• [PROBLEM TO WORK ON]: Although the data below contains pictures, output only the lines between those holding "champion for the" and "Lemon-Parsley Detox Juice", inclusive, exactly and without those pictures.

• [Saved entries]:
---

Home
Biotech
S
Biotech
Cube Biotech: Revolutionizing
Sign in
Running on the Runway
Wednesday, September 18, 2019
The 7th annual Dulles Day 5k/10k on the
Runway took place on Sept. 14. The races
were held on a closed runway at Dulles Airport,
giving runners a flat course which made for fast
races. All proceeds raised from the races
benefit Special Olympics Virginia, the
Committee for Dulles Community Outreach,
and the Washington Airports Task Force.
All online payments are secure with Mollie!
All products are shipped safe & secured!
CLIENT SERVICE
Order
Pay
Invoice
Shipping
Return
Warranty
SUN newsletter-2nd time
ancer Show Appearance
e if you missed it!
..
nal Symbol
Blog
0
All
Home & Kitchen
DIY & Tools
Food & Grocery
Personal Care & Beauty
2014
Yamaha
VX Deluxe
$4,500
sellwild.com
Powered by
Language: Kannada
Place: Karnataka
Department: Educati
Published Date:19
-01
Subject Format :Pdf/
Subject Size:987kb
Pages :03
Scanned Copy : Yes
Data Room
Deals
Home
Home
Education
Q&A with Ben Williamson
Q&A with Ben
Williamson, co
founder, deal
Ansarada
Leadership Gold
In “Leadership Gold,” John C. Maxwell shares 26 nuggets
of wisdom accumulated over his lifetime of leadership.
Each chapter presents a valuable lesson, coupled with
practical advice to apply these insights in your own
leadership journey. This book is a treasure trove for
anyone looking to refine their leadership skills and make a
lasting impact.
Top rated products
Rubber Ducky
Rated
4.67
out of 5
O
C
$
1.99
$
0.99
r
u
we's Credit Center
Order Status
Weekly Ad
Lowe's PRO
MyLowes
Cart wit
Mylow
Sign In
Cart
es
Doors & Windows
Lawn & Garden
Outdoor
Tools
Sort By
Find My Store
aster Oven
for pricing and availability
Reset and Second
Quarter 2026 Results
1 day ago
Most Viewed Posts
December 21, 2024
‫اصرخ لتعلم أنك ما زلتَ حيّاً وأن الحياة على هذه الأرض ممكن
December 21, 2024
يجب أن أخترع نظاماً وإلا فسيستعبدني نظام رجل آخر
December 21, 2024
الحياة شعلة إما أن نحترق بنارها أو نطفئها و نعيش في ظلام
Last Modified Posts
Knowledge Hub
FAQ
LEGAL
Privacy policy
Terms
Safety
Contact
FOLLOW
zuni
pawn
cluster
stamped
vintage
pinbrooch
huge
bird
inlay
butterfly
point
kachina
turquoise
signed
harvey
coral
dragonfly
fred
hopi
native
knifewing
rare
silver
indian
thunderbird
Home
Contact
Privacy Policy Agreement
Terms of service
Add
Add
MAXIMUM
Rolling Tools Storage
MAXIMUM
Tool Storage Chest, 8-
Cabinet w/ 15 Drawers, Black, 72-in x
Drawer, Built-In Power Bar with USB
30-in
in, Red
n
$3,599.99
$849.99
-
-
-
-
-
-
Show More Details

---

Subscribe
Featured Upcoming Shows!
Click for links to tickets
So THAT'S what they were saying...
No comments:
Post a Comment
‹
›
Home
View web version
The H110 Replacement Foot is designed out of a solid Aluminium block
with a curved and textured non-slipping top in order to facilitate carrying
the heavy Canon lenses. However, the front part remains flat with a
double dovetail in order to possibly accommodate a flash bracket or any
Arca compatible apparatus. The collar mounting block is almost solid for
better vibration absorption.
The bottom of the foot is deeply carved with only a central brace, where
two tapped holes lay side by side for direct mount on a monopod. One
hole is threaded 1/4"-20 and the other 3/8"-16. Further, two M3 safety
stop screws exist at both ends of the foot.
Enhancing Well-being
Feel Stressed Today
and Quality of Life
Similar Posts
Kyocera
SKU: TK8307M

---

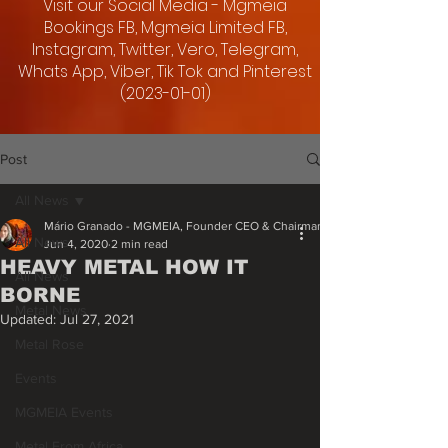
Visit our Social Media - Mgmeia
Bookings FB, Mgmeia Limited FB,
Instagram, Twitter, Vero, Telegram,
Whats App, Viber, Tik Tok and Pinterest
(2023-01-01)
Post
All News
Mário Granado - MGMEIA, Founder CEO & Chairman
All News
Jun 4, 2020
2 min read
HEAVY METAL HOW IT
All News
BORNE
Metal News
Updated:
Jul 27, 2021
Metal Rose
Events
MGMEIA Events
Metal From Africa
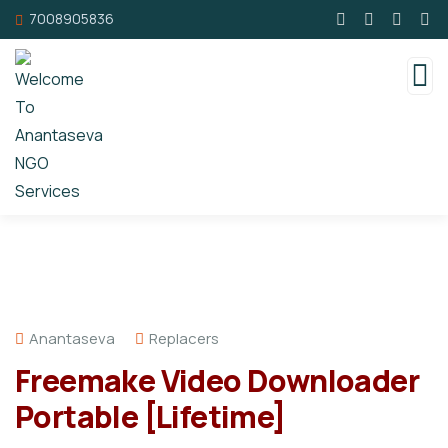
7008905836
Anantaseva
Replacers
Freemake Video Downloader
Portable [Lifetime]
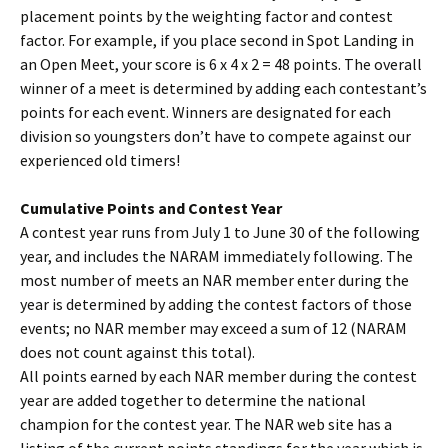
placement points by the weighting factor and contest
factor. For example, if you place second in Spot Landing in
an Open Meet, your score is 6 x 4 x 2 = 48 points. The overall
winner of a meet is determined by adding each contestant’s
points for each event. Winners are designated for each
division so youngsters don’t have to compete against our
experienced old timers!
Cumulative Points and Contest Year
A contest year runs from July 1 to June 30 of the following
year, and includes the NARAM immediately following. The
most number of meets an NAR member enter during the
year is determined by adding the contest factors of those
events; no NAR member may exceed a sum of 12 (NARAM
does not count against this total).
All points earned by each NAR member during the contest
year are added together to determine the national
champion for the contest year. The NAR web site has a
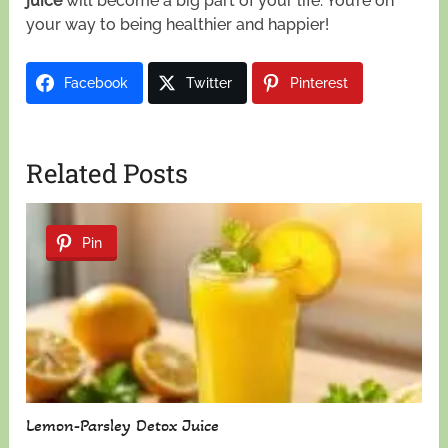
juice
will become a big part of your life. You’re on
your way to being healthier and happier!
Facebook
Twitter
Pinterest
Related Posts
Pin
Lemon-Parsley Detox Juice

---

• [SOLUTION TO THIS EXERCISE]:
champion for the contest year. The NAR web site has a
juice
will become a big part of your life. You’re on
your way to being healthier and happier!
Facebook
Twitter
Pinterest
Related Posts
Pin
Lemon-Parsley Detox Juice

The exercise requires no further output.